Wednesday 23rd June 2010
Synbiosis is pleased to announce the introduction of a new Serum Bactericidal Assay (SBA) software module for use with its innovative ProtoCOL 2 colony counter.
The SBA assay, used to test a number of meningitis vaccines generates plates of colonies that are frequently tiny and overlapping. Therefore, Synbiosis has designed the ProtoCOL 2 with unique three colour LED lighting and a high resolution camera to generate life-like images of colonies as small as 0.043 mm for the new SBA module to analyse. ProtoCOL 2 which is easily integrated into a 21CFR Part 11 environment, has powerful algorithms that analyse the image to determine true colonies by shape, colour and size and also defines separate colonies where the colonies touch, providing very accurate counts from SBA assays.
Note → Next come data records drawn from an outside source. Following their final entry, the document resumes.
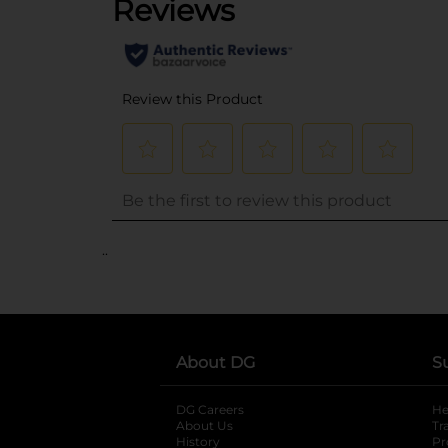
..
About DG
S
DG Careers
opens in a new tab
He
About Us
Tr
History
Pr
Using the new SBA module, the ProtoCOL 2 can analyse up to 300 sample plates, counting thousands of colonies per hour, a task which would take a microbiologist an entire day to achieve using inaccurate manual techniques. The results are shown on screen after each count and an image library is created, allowing scientists to view plates from SBA assays if there is a query after they have been thrown away.
The numerical data generated by the SBA module is transferred into an Excel file where it can be instantly transferred into statistical analysis software. Alternatively the counts can be archived alongside their batch number and vaccine name in an integrated SQL database. Producing these files ensures it is quick and easy to locate important information for presentation to regulatory authorities on demand.
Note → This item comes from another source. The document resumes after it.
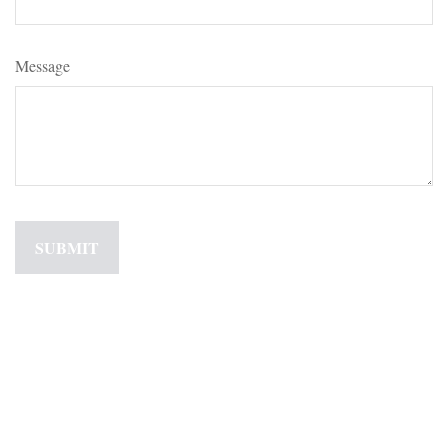
Message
Martin Smith of Synbiosis explained: “Testing the efficacy of meningitis vaccines post SBA assay can be very difficult because the colonies produced are so small and often confluent. This is why we are delighted to introduce such intelligent software for the ProtoCOL 2 which overcomes these issues with ease.”
Martin added: “This will save microbiologists hours of time consuming analysis and will make the ProtoCOL 2 the world’s number one system for testing bacterial vaccine potency.”